_DOCUMENT EXTRACT_:
1. Introduction
"Masonry" is the common name for a form of layout that’s somewhat "halfway" between Flexbox and Grid layout: you pre-define some tracks in one axis (either rows or columns), and child elements flow into those tracks, automatically distributing themselves across them to keep the "heights" of the tracks as similar as possible.
The end result is similar to an auto-flowed Grid, but "packed tighter", rather than requiring the elements to line up in both rows and columns. Alternately, it’s similar to a Flexbox, except the "lines" are pre-defined and the items automatically distribute themselves across them, rather than filling one line at a time until it’s full.
This proposal is intentionally just a sketch of the full spec; for the most part, the final spec will closely resemble that of the Grid spec [css-grid-1], so any "missing" parts should be assumed to be identical to Grid, mutatis mutandi.

_DATA RECORDS_:
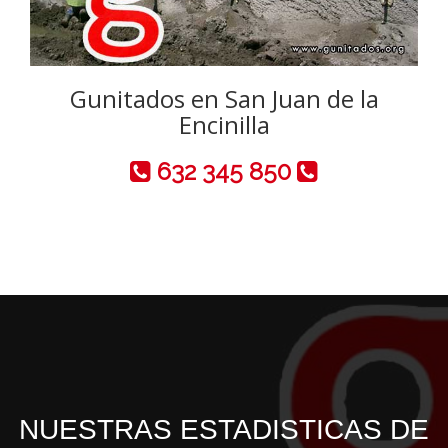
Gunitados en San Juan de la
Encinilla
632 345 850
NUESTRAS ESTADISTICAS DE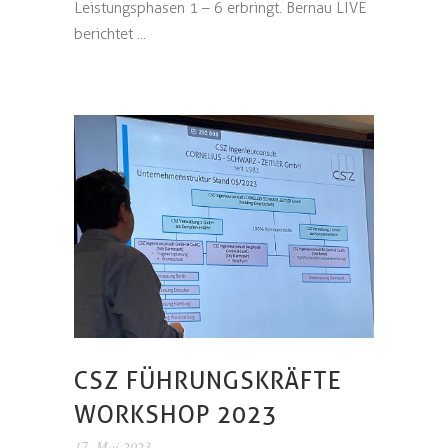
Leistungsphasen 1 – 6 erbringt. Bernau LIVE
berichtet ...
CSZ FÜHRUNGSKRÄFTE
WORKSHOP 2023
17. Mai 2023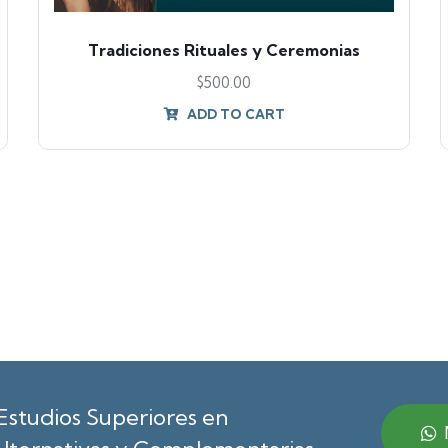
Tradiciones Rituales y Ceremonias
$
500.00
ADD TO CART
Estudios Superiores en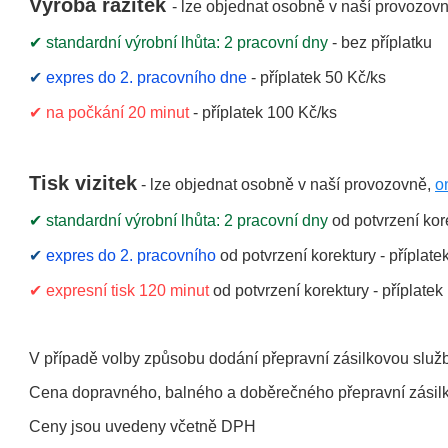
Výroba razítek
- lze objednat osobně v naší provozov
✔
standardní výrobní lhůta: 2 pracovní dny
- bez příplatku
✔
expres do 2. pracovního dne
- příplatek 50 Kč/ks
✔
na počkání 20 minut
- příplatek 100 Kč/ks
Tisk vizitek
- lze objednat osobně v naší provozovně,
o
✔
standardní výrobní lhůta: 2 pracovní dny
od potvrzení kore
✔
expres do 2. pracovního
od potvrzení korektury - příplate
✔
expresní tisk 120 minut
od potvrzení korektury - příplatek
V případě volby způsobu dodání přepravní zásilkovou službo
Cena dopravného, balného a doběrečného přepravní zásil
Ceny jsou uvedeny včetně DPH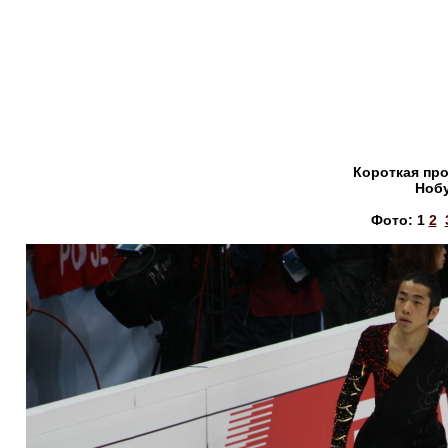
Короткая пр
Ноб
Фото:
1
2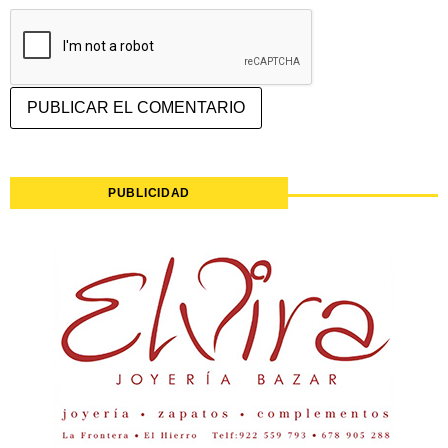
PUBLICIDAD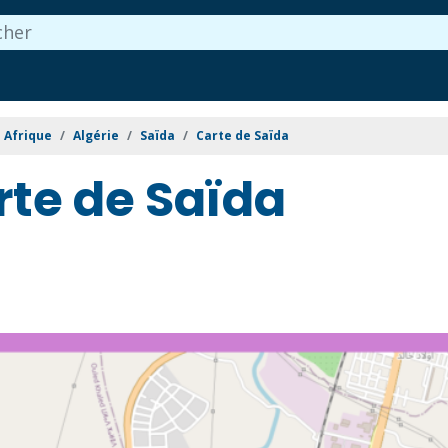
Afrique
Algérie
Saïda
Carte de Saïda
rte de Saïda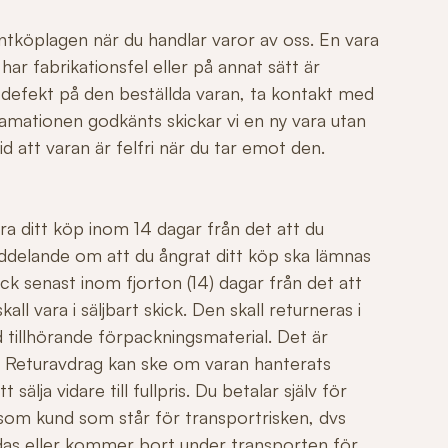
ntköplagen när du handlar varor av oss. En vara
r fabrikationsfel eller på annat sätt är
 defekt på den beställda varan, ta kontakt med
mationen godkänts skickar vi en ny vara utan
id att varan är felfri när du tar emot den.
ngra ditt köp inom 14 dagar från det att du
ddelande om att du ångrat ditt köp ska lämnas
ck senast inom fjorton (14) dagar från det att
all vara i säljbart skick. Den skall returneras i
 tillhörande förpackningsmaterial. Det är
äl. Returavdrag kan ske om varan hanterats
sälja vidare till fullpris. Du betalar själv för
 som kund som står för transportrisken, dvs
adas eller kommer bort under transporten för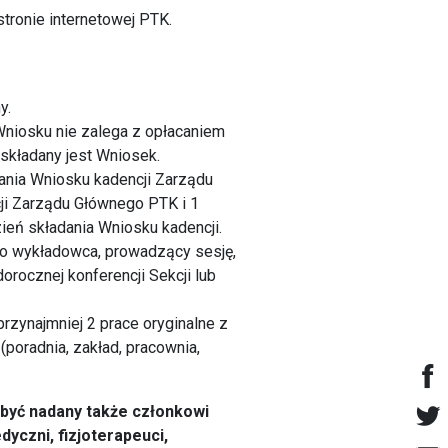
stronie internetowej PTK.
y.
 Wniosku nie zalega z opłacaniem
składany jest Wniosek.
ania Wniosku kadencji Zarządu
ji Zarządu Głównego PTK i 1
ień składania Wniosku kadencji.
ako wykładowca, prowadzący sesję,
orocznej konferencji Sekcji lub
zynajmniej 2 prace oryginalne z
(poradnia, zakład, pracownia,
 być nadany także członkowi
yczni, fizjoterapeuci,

==

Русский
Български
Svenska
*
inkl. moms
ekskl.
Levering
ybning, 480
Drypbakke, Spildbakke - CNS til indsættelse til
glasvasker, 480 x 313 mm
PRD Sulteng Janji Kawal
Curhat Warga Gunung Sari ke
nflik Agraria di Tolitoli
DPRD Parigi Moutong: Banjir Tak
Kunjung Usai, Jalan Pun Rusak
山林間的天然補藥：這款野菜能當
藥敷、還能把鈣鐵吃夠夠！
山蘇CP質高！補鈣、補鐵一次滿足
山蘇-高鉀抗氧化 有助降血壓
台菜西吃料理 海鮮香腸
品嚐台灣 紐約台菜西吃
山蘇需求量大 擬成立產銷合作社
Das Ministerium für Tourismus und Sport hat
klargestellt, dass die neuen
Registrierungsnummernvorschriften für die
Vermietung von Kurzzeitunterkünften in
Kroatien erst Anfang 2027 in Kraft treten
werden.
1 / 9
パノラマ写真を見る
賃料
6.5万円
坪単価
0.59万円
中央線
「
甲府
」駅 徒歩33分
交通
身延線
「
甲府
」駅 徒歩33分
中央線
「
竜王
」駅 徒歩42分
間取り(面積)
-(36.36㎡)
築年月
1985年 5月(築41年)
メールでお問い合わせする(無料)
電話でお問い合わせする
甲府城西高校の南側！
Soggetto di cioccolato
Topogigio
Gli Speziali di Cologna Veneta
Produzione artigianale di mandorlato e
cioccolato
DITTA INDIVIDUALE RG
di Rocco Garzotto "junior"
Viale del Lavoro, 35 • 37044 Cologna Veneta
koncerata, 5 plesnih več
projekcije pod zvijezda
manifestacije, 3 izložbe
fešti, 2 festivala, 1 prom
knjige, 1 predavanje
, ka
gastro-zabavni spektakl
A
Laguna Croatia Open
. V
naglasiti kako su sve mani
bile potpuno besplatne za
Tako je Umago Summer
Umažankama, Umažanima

_EXERCISE REQUIREMENTS_:
1. Shorten the paragraph of the masonry layout introduction that begins "The end result is similar" into a brief list that keeps its main facts.
2. Extend the masonry layout introduction past its final sentence with a few more sentences in the same style.
The rows have nothing to do with the masonry layout introduction.

_RESULTS IN ORDER_:
1.
- Like an auto-flowed Grid, but packed tighter, so elements don't have to line up in both rows and columns.
- Like a Flexbox, but the lines are set in advance and items spread themselves across them instead of filling one line at a time.

2.
2. Masonry Containers
2.1. Establishing Masonry Containers: the masonry and inline-masonry display values
Name: | display |
---|---|
New values: | masonry | inline-masonry |
- masonry
-
This value causes an element to generate a masonry container box that is block-level when placed in flow layout.
- inline-masonry
-
This value causes an element to generate a masonry container box that is inline-level when placed in flow layout.
3. Defining the Masonry
A masonry container contains a masonry grid: a set of one or more masonry tracks, which masonry items are flowed into.
The direction that the masonry tracks extend is the masonry container’s main axis (the block axis for column masonry containers; the inline axis for row masonry containersd), and the perpendicular direction, which tracks are stacked in, is the cross axis.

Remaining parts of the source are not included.